Sometimes, I wonder if I am capable of living the life God has called me to live. I am not even near what I'm meant to be. They say faith is what I need,''the evidence of things not seen", I need to look beyond the now, I need to see through the eyes of my maker, into the future he has planned for me. But I'm too bent down to see, my soul is downcast and all I see is what lies below, the remains of hope and trust in human strength. I want to beleive, when the weight of worldly cares weigh me down, and my fragile heart can't take it anymore. I want to be assured that in desperate times when I don't feel his presence, he's there with me. I am going down this road alone, and I don't have a clue as to where next to turn, I want to give up. Then I get on my knees, and I hear his voice, saying, ''I love you...my daughter..and I would never leave you"; "when you saw only one set of footprints, it was then that I carried you"; "come let me put you on my shoulders, with faith rise up and see what great things I have in store for you". His loving arms carried me and I found my way, when I am on His shoulders I can see as far as I need to beleive.Even at times when I feel I'm alone in the valley, God's presence is there with me, he's carrying me, and I need not be afraid, I'm on His shoulders.
Last edited by dolwright on Wed Aug 17, 2011 10:27 pm, edited 2 times in total.
'when I'm gone, my words will remain... your word is a weapon, either of destruction or re-construction, whatever you make of it, It's your choice.'
This was awesome!
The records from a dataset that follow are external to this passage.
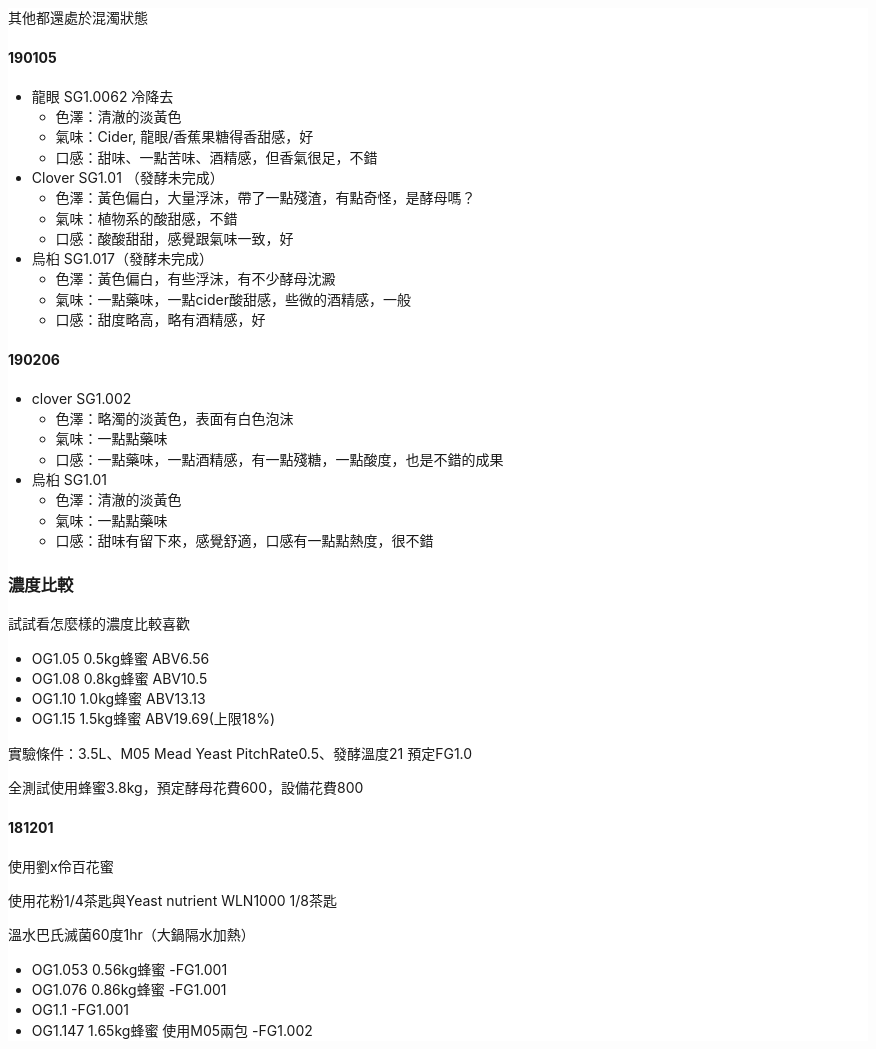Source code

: 其他都還處於混濁狀態

#### 190105

* 龍眼 SG1.0062 冷降去
  * 色澤：清澈的淡黃色
  * 氣味：Cider, 龍眼/香蕉果糖得香甜感，好
  * 口感：甜味、一點苦味、酒精感，但香氣很足，不錯
* Clover SG1.01 （發酵未完成）
  * 色澤：黃色偏白，大量浮沫，帶了一點殘渣，有點奇怪，是酵母嗎？
  * 氣味：植物系的酸甜感，不錯
  * 口感：酸酸甜甜，感覺跟氣味一致，好
* 烏桕 SG1.017（發酵未完成）
  * 色澤：黃色偏白，有些浮沫，有不少酵母沈澱
  * 氣味：一點藥味，一點cider酸甜感，些微的酒精感，一般
  * 口感：甜度略高，略有酒精感，好

#### 190206

* clover SG1.002
  * 色澤：略濁的淡黃色，表面有白色泡沫
  * 氣味：一點點藥味
  * 口感：一點藥味，一點酒精感，有一點殘糖，一點酸度，也是不錯的成果
* 烏桕 SG1.01
  * 色澤：清澈的淡黃色
  * 氣味：一點點藥味
  * 口感：甜味有留下來，感覺舒適，口感有一點點熱度，很不錯
  
### 濃度比較
試試看怎麼樣的濃度比較喜歡

* OG1.05 0.5kg蜂蜜 ABV6.56
* OG1.08 0.8kg蜂蜜 ABV10.5
* OG1.10 1.0kg蜂蜜 ABV13.13
* OG1.15 1.5kg蜂蜜 ABV19.69(上限18%)

實驗條件：3.5L、M05 Mead Yeast PitchRate0.5、發酵溫度21
預定FG1.0

全測試使用蜂蜜3.8kg，預定酵母花費600，設備花費800

#### 181201

使用劉x伶百花蜜

使用花粉1/4茶匙與Yeast nutrient WLN1000 1/8茶匙

溫水巴氏滅菌60度1hr（大鍋隔水加熱）

* OG1.053 0.56kg蜂蜜 -FG1.001
* OG1.076 0.86kg蜂蜜 -FG1.001
* OG1.1 -FG1.001
* OG1.147 1.65kg蜂蜜 使用M05兩包 -FG1.002
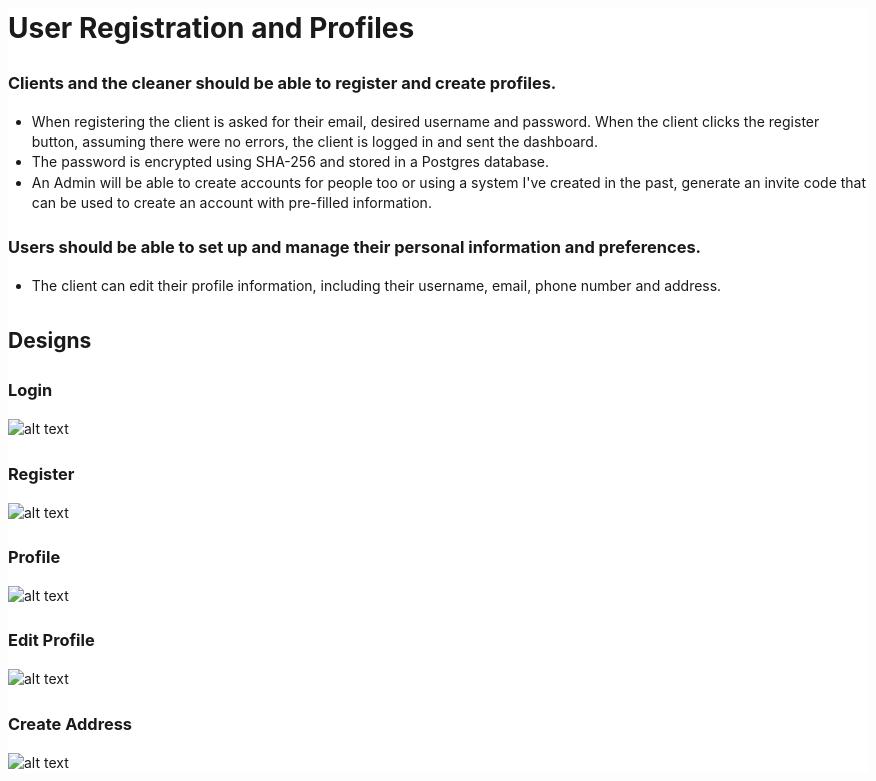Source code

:# User Registration and Profiles

### Clients and the cleaner should be able to register and create profiles.

- When registering the client is asked for their email, desired username and password. When the client clicks the register button, assuming there were no errors, the client is logged in and sent the dashboard.
- The password is encrypted using SHA-256 and stored in a Postgres database.
- An Admin will be able to create accounts for people too or using a system I've created in the past, generate an invite code that can be used to create an account with pre-filled information.

### Users should be able to set up and manage their personal information and preferences.

- The client can edit their profile information, including their username, email, phone number and address.

## Designs

### Login

<img src="./images/USER_REGISTRATION_PROFILES_IMAGE_01.png" alt="alt text" width="800"/>

### Register

<img src="./images/USER_REGISTRATION_PROFILES_IMAGE_02.png" alt="alt text" width="800"/>

### Profile

<img src="./images/USER_REGISTRATION_PROFILES_IMAGE_03.png" alt="alt text" width="800"/>

### Edit Profile

<img src="./images/USER_REGISTRATION_PROFILES_IMAGE_04.png" alt="alt text" width="800"/>

### Create Address

<img src="./images/USER_REGISTRATION_PROFILES_IMAGE_05.png" alt="alt text" width="800"/>
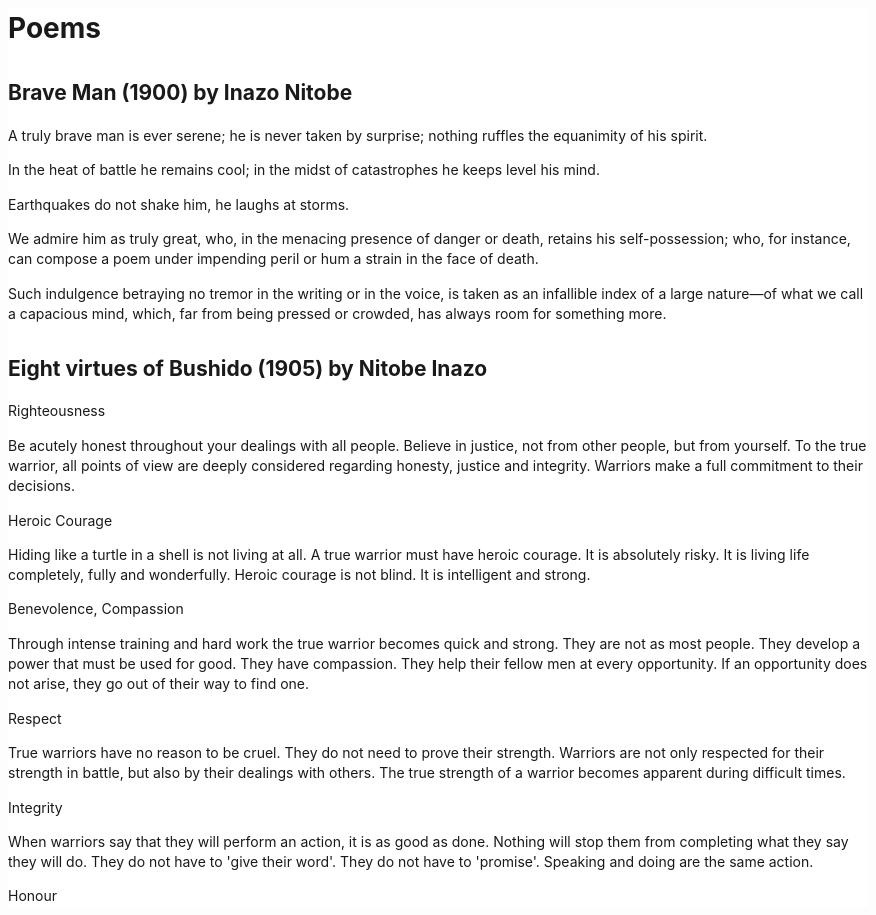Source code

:# Poems

## Brave Man (1900) by Inazo Nitobe


A truly brave man is ever serene; he is never taken by surprise; nothing ruffles the equanimity of his spirit.

In the heat of battle he remains cool; in the midst of catastrophes he keeps level his mind.

Earthquakes do not shake him, he laughs at storms.

We admire him as truly great, who, in the menacing presence of danger or death, retains his self-possession; who, for instance, can compose a poem under impending peril or hum a strain in the face of death.

Such indulgence betraying no tremor in the writing or in the voice, is taken as an infallible index of a large nature—of what we call a capacious mind, which, far from being pressed or crowded, has always room for something more.


## Eight virtues of Bushido (1905) by Nitobe Inazo


Righteousness

Be acutely honest throughout your dealings with all people. Believe in justice, not from other people, but from yourself. To the true warrior, all points of view are deeply considered regarding honesty, justice and integrity. Warriors make a full commitment to their decisions.

Heroic Courage

Hiding like a turtle in a shell is not living at all. A true warrior must have heroic courage. It is absolutely risky. It is living life completely, fully and wonderfully. Heroic courage is not blind. It is intelligent and strong.

Benevolence, Compassion

Through intense training and hard work the true warrior becomes quick and strong. They are not as most people. They develop a power that must be used for good. They have compassion. They help their fellow men at every opportunity. If an opportunity does not arise, they go out of their way to find one.

Respect

True warriors have no reason to be cruel. They do not need to prove their strength. Warriors are not only respected for their strength in battle, but also by their dealings with others. The true strength of a warrior becomes apparent during difficult times.


Integrity

When warriors say that they will perform an action, it is as good as done. Nothing will stop them from completing what they say they will do. They do not have to 'give their word'. They do not have to 'promise'. Speaking and doing are the same action.

Honour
First I thought that u wanted some guidance but than you seemed to guide yourself rate to were you were speaking the words that God put on your heart and just reading this i felt closer to God.
I agree with the above comment, at first I was thinking you were needing some guidance, then you just evolved into guiding yourself, you seem to me like a good example of a Christian. You are strong in faith, stronger than I will probably ever be. May the Lord bless thee and keep thee. I'll try to remember you in my prayers. Thank you for this post, it may help me out with my faithfulness. Thank you so much.
I am.... a New Age Inkling! We must continue the fight for young authors, for it is the brave mans part to write with glory or with glory be rejected! (taken from a fellow New Age Inkling, Highlander)
Anyone who says they have only one life to live must not know how to read a book. ~Author Unknown
Wow! I love it! I've been going through a valley here lately myself and this has totally cheared me up. I thank you for writing what God has put on your heart. Please write more!